Successes and challenges in the implementation of the HOPE self-management programme for people living with and beyond cancer.


Session type:


Gemma Pearce1,Sally Pezaro1,Joanne Parsons1,Andy Turner1,Paramjit Gill2,Tracey Norris3
1Coventry University,2University of warwick,3Associate Learning and development Manager and regional lead for H.O.P.E Macmillan Cancer support



The HOPE Programme© is a self-management course developed with people living with and beyond cancer and licensed by Macmillan Cancer Support to be delivered across the UK. Despite this, delivery is inconsistent across regions. The aim of this research was to examine barriers and successes of implementation to improve future delivery.

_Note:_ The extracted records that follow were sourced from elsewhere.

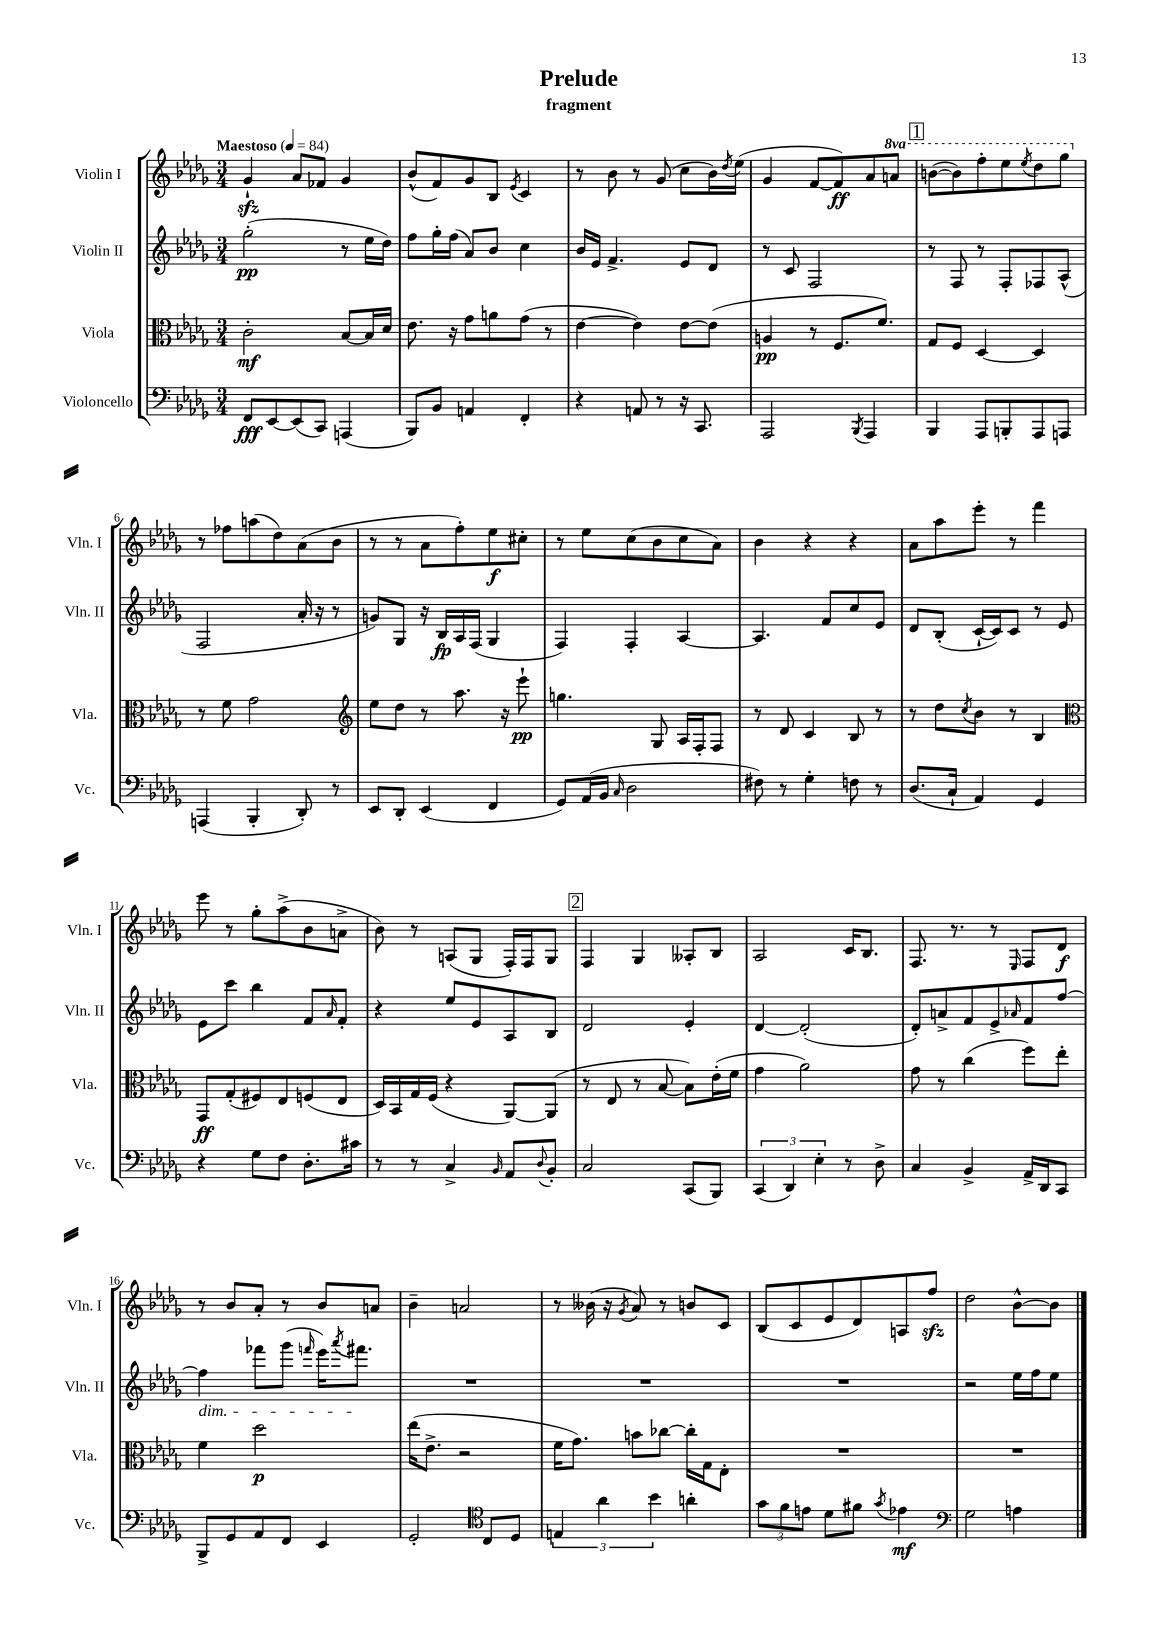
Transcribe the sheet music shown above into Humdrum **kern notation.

**kern	**kern	**kern	**kern
*staff4	*staff3	*staff2	*staff1
*clefF4	*clefC3	*clefG2	*clefG2
*k[b-e-a-d-g-]	*k[b-e-a-d-g-]	*k[b-e-a-d-g-]	*k[b-e-a-d-g-]
*M3/4	*M3/4	*M3/4	*M3/4
*MM84	*MM84	*MM84	*MM84
8FF/L	2c'\	(2gg-'\	4g-`/
[8EE-/	.	.	.
(8EE-/]	.	.	8a-/L
8CC/J)	.	.	8f-/J
(4AAA/	[8B-/L	8r	4g-/
.	16B-/]L	16ee-\LL	.
.	16d-/JJ	16dd-\JJ)	.
=	=	=	=
8BBB-/L)	8.e-\	8ff\L	(8b-^^/L
8BB-/J	.	16gg-'\L	8f/)
.	16r	(16ff\JJ	.
4AA/	8g-\L	8a-/L)	8g-/
.	8a\	8b-/J	8B-/J
.	.	.	8qe-/
4FF'/	(8g-\J	4cc\	4c/
.	8r	.	.
=	=	=	=
4r	[4e-\	16b-/LL	8r
.	.	16e-/JJ	.
.	.	4.f^/	8b-\
8AA/	4e-\])	.	8r
8r	.	.	(8g-/
16r	[8e-\L	8e-/L	8cc\L
8.CC/	.	.	.
.	(8e-\]J	8d-/J	16b-\L)
.	.	.	8qdd-/
.	.	.	(16ee-\JJ
=	=	=	=
2AAA-/	4A/	8r	4g-/
.	.	8c/	.
.	8r	2F/	[8f/L
.	8.F/L	.	8f/])
8qBBB-/	.	.	.
4AAA-/	.	.	8a-/
.	8.f/J)	.	.
.	.	.	8aa/J
=	=	=	=
4BBB-/	8G-/L	8r	([8bb\L
.	8F/J	8F/	8bb\])
8AAA-/L	[4D-/	8r	8fff'\
8BBB'/	.	8F'/L	8eee-\
.	.	.	8qeee-/
8AAA-/	4D-/]	8F-/	8ddd-\
8AAA/J	.	(8A-^^/J	8ggg-\J
=	=	=	=
(4AAA/	8r	2F/	8r
.	8f\	.	8ff-\L
4BBB-'/	2g-\	.	(8aa\
.	.	.	8dd-\)
8DD-'/)	.	16a-'/	(8a-\
.	.	16r	.
8r	.	8r	8b-\J
=	=	=	=
*	*clefG2	*	*
8EE-/L	8ee-\L	8g/L)	8r
8DD-'/J	8dd-\J	8G-/J	8r
(4EE-/	8r	16r	8a-\L
.	.	16B-/LL	.
.	8.aa-\	16A-/	8ff'\)
.	.	(16F/JJ	.
4FF/	.	4G-/	8ee-\
.	16r	.	.
.	8eee-`\	.	8cc#'\J
=	=	=	=
8GG-/L)	4.gg\	4F/)	8r
(16AA-/L	.	.	8ee-\L
16BB-/JJ	.	.	.
16qqC/	.	.	.
2D-\	.	4F'/	(8cc\
.	8G-/	.	8b-\
.	16A-/LL	[4A-/	8cc\
.	16F'/J	.	.
.	8F/J	.	8a-\J)
=	=	=	=
8F#\)	8r	4.A-/]	4b-\
8r	8d-/	.	.
4G-'\	4c/	.	4r
.	.	8f/L	.
8F\	8B-/	8cc/	4r
8r	8r	8e-/J	.
=	=	=	=
(8.D-/L	8r	8d-/L	8a-\L
.	8dd-\L	(8B-'/J	8aa-\
16C`/Jk	.	.	.
.	8qcc/	.	.
4AA-/)	8b-\J	[16c`/LL	8eee-'\J
.	.	16c/]J)	.
.	8r	8c/J	8r
4GG-/	4B-/	8r	4fff\
.	.	8e-/	.
=	=	=	=
*	*clefC3	*	*
4r	8GG-/L	8e-\L	8eee-\
.	(8G-'/	8ccc\J	8r
8G-\L	8F#/)	4bb-\	8gg-'\L
8F\J	8E-/	.	(8aa-^\
8.D-'\L	(8F/	8f/L	8b-\
.	.	16qqa-/	.
.	8E-/J	8f'/J	8a^\J
16c#\Jk	.	.	.
=	=	=	=
8r	16D-/LL)	4r	8b-\)
.	16BB-/	.	.
8r	16G-/	.	8r
.	(16F/JJ	.	.
4C^/	4r	8ee-/L	(8A/L
.	.	8e-/	8G-/J
16qqBB-/	.	.	.
8AA-/L	[8AA-/L)	8A-/	16F'/LL)
.	.	.	16F/J
8qqD-/	.	.	.
8BB-'/J	(8AA-/]J	8B-/J	8G-/J
=	=	=	=
2C/	8r	2d-/	4F/
.	8E-/	.	.
.	8r	.	4G-/
.	[8B-/	.	.
(8CC/L	8B-\]L)	4e-'/	8A--'/L
8BBB-/J)	(16e-'\L	.	8B-/J
.	16f\JJ	.	.
=	=	=	=
(6CC/	4g-\	[4d-/	2A-/
6DD-/)	.	.	.
.	2a-\)	(2d-'/]	.
6E-'\	.	.	.
8r	.	.	16c/LK
.	.	.	8.B-/J
8D-^\	.	.	.
=	=	=	=
4C/	8g-\	8d-'/L)	8.F/
.	8r	8a^/	.
.	.	.	8.r
4BB-^/	(4cc\	8f/	.
.	.	8e-^/	8r
.	.	16qqa-/	16qqE-/
16AA-^/LL	8ff\L)	8f/	8F/L
16DD-/J	.	.	.
8CC/J	8ee-'\J	[8ff/J	8d-/J
=	=	=	=
8BBB-^/L	4f\	4ff\]	8r
8GG-/	.	.	8b-/L
8AA-/	2dd-\	8fff-\L	8a-'/J
8FF/J	.	(8ggg-\J	8r
.	.	16qqfff/	.
4EE-/	.	16eee-\LK)	8b-/L
.	.	8qaaa-/	.
.	.	8.fff#\J	.
.	.	.	8a/J
=	=	=	=
2GG-'/	(16ee-\LK	2.r	4b-~\
.	8.e-^\J	.	.
.	2r	.	2a/
*clefC4	*	*	*
8C/L	.	.	.
8D-/J	.	.	.
=	=	=	=
6E/	16f\LK	2.r	8r
.	8.g-\J)	.	.
.	.	.	(16b--\
6a-\	.	.	.
.	.	.	16r
.	.	.	8qg-/
.	8b\L	.	8a-/)
6b-\	.	.	.
.	[8cc-\J	.	8r
4a'\	16cc-'\]LL	.	8b/L
.	16G-\J	.	.
.	8E-'\J	.	8c/J
=	=	=	=
12g-\L	2.r	2.r	(8B-/L
12f\	.	.	.
.	.	.	8c/
12e\J	.	.	.
8d-\L	.	.	8e-/
8f#\J	.	.	8d-/)
8qg-/	.	.	.
4e-\	.	.	8A/
.	.	.	8ff/J
=	=	=	=
*clefF4	*	*	*
2G-\	2.r	2r	2dd-\
4A\	.	16ee-\LL	[8b-^^\L
.	.	16ff\J	.
.	.	8ee-\J	8b-\]J
==	==	==	==
*-	*-	*-	*-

10 focus groups and 27 interviews were completed across 6 UK regions using an Interpretive Description approach. Participants (n=73) were recruited by Macmillan gatekeepers for being involved in the promotion and delivery of the HOPE Programme (Macmillan staff, commissioners, healthcare professionals, attendees and facilitators). Analysis was completed using Framework Analysis.


Barriers to implementation included getting the course up-and-running regularly, incorporating the programme into the care pathway, buy in from professionals, time, money, venue, supporting people returning to work, recruiting men, younger people and BME groups.

Successes of implementing the course occurred when Macmillan staff, healthcare professionals, volunteers and management were involved in the plans from the beginning, actively referring and encouraging course retention. Cancer Information Centres were useful hubs to recruit onto the course. Patients liked the friendly neutral space and professionals found it useful to signpost patients. The most successful time to refer patients to the course was after being discharged from treatment when patients often felt isolated like “falling off of a cliff”. Professionals liked having the HOPE Programme to refer patients to meet their unmet psychosocial needs.


These findings help understand barriers further and provide examples of how some sites have successfully overcome them. Some felt that more of a nationwide recruitment strategy and advertisement scheme would be beneficial, encouraging regions to incorporate the programme into the patient’s care pathway. Sharing these lessons of implementation will hopefully improve implementation consistency across the nation, increase the impact of the course and inform the implementation science field.